ISIS militants in Syria were hit with a series of airstrikes Saturday. But these bombs weren't being dropped by U.S. planes — the strikes were carried out by the Syrian regime of Bashar al-Assad.
Multiple sources, including Syria's state-run news agency, confirmed the regime targeted an ISIS-run training camp and bakery in the city of Raqqa, the headquarters of the so-called Islamic State. Reports estimate at least 25 people were killed — including 9 ISIS fighters and at least 12 civilians.
This latest attack is part of Assad's stepped up campaign against ISIS. While the regime has been accused of avoiding confronting the militant group in the past, Syria has begun to lash out at ISIS as the group brutally asserts its control over some regions of northern Syria. (Video via CNN)
And the regime's renewed opposition to ISIS once again raises the uncomfortable question: should the U.S. work with Syria to fight ISIS?
FORMER CIA DEPUTY DIRECTOR MIKE MORELL ON CBS: "We need a military on the ground in Syria to take these guys on. The only military around is Assad's military, and as you know we're fighting Assad as well."

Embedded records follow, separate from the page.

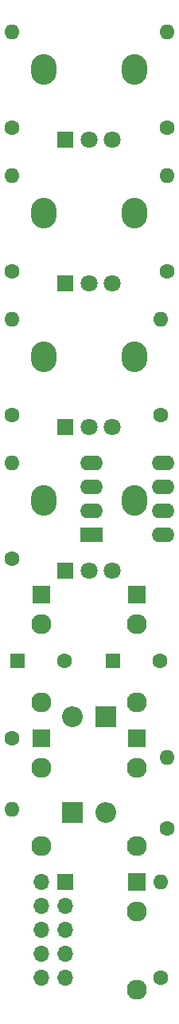
<source format=gbr>
%TF.GenerationSoftware,KiCad,Pcbnew,5.1.7-1.fc31*%
%TF.CreationDate,2021-04-20T15:52:53-04:00*%
%TF.ProjectId,4xmixer,34786d69-7865-4722-9e6b-696361645f70,rev?*%
%TF.SameCoordinates,Original*%
%TF.FileFunction,Soldermask,Top*%
%TF.FilePolarity,Negative*%
%FSLAX46Y46*%
G04 Gerber Fmt 4.6, Leading zero omitted, Abs format (unit mm)*
G04 Created by KiCad (PCBNEW 5.1.7-1.fc31) date 2021-04-20 15:52:53*
%MOMM*%
%LPD*%
G01*
G04 APERTURE LIST*
%ADD10O,2.400000X1.600000*%
%ADD11R,2.400000X1.600000*%
%ADD12O,1.600000X1.600000*%
%ADD13C,1.600000*%
%ADD14O,2.720000X3.240000*%
%ADD15C,1.800000*%
%ADD16R,1.800000X1.800000*%
%ADD17C,2.130000*%
%ADD18R,1.930000X1.830000*%
%ADD19O,1.700000X1.700000*%
%ADD20R,1.700000X1.700000*%
%ADD21O,2.200000X2.200000*%
%ADD22R,2.200000X2.200000*%
%ADD23R,1.600000X1.600000*%
G04 APERTURE END LIST*
D10*
%TO.C,U1*%
X43434000Y-74930000D03*
X35814000Y-67310000D03*
X43434000Y-72390000D03*
X35814000Y-69850000D03*
X43434000Y-69850000D03*
X35814000Y-72390000D03*
X43434000Y-67310000D03*
D11*
X35814000Y-74930000D03*
%TD*%
D12*
%TO.C,R8*%
X43180000Y-111760000D03*
D13*
X43180000Y-121920000D03*
%TD*%
D12*
%TO.C,R7*%
X43180000Y-52070000D03*
D13*
X43180000Y-62230000D03*
%TD*%
D12*
%TO.C,R6*%
X43815000Y-36830000D03*
D13*
X43815000Y-46990000D03*
%TD*%
D12*
%TO.C,R5*%
X43815000Y-21590000D03*
D13*
X43815000Y-31750000D03*
%TD*%
D12*
%TO.C,R4*%
X27305000Y-67310000D03*
D13*
X27305000Y-77470000D03*
%TD*%
D12*
%TO.C,R3*%
X27305000Y-52070000D03*
D13*
X27305000Y-62230000D03*
%TD*%
D12*
%TO.C,R2*%
X27305000Y-36830000D03*
D13*
X27305000Y-46990000D03*
%TD*%
D12*
%TO.C,R1*%
X27305000Y-21590000D03*
D13*
X27305000Y-31750000D03*
%TD*%
D14*
%TO.C,P4*%
X30720000Y-71240000D03*
X40320000Y-71240000D03*
D15*
X38020000Y-78740000D03*
X35520000Y-78740000D03*
D16*
X33020000Y-78740000D03*
%TD*%
D14*
%TO.C,P3*%
X30720000Y-56000000D03*
X40320000Y-56000000D03*
D15*
X38020000Y-63500000D03*
X35520000Y-63500000D03*
D16*
X33020000Y-63500000D03*
%TD*%
D14*
%TO.C,P2*%
X30720000Y-40760000D03*
X40320000Y-40760000D03*
D15*
X38020000Y-48260000D03*
X35520000Y-48260000D03*
D16*
X33020000Y-48260000D03*
%TD*%
D14*
%TO.C,P1*%
X30720000Y-25520000D03*
X40320000Y-25520000D03*
D15*
X38020000Y-33020000D03*
X35520000Y-33020000D03*
D16*
X33020000Y-33020000D03*
%TD*%
D17*
%TO.C,J6*%
X40640000Y-114860000D03*
D18*
X40640000Y-111760000D03*
D17*
X40640000Y-123160000D03*
%TD*%
D19*
%TO.C,J5*%
X30480000Y-121920000D03*
X33020000Y-121920000D03*
X30480000Y-119380000D03*
X33020000Y-119380000D03*
X30480000Y-116840000D03*
X33020000Y-116840000D03*
X30480000Y-114300000D03*
X33020000Y-114300000D03*
X30480000Y-111760000D03*
D20*
X33020000Y-111760000D03*
%TD*%
D17*
%TO.C,J4*%
X40640000Y-107920000D03*
D18*
X40640000Y-96520000D03*
D17*
X40640000Y-99620000D03*
%TD*%
%TO.C,J3*%
X30480000Y-99620000D03*
D18*
X30480000Y-96520000D03*
D17*
X30480000Y-107920000D03*
%TD*%
%TO.C,J2*%
X40640000Y-92680000D03*
D18*
X40640000Y-81280000D03*
D17*
X40640000Y-84380000D03*
%TD*%
%TO.C,J1*%
X30480000Y-92680000D03*
D18*
X30480000Y-81280000D03*
D17*
X30480000Y-84380000D03*
%TD*%
D21*
%TO.C,D2*%
X37338000Y-104394000D03*
D22*
X37338000Y-94234000D03*
%TD*%
D21*
%TO.C,D1*%
X33782000Y-94234000D03*
D22*
X33782000Y-104394000D03*
%TD*%
D13*
%TO.C,C4*%
X43100000Y-88265000D03*
D23*
X38100000Y-88265000D03*
%TD*%
D13*
%TO.C,C3*%
X32940000Y-88265000D03*
D23*
X27940000Y-88265000D03*
%TD*%
D12*
%TO.C,C2*%
X43815000Y-98545000D03*
D13*
X43815000Y-106045000D03*
%TD*%
D12*
%TO.C,C1*%
X27305000Y-104020000D03*
D13*
X27305000Y-96520000D03*
%TD*%
M02*

</source>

CHUCK TODD ON MSNBC: "If you defeat ISIS in Syria, then what do you do with Syria? It's not like you want to be propping up the Assad regime."
As we've noted before, targeting ISIS in Syria will likely require some level of coordination with the Assad regime — a stark policy shift, given that the Obama administration was on the verge of bombing Assad one year ago over his bloody civil war.
Proponents of allying with Assad suggest the U.S. should place strategy over moral concerns in Syria. As Max Abrahms wrote in The New York Times last month, "It's time for the Obama administration to pick its poison by prioritizing the safety of American civilians over the moral objection of helping out a leader who massacres his own."
But that's a few bridges too far for one Daily Beast writer: "On the butchery scale, Assad is leaps and bounds ahead of the Islamic State. He may not be killing Americans and posting gruesome videos of it, but he is responsible for at least 200,000 dead. ... Yes, the world’s a messy place. But lines must be drawn somewhere, and if this isn't where, then we shouldn’t bother to pretend any longer that such lines exist."
ISIS has now forced the U.S. to consider several unsavory partnerships, including working with Shiite militias and with Iran.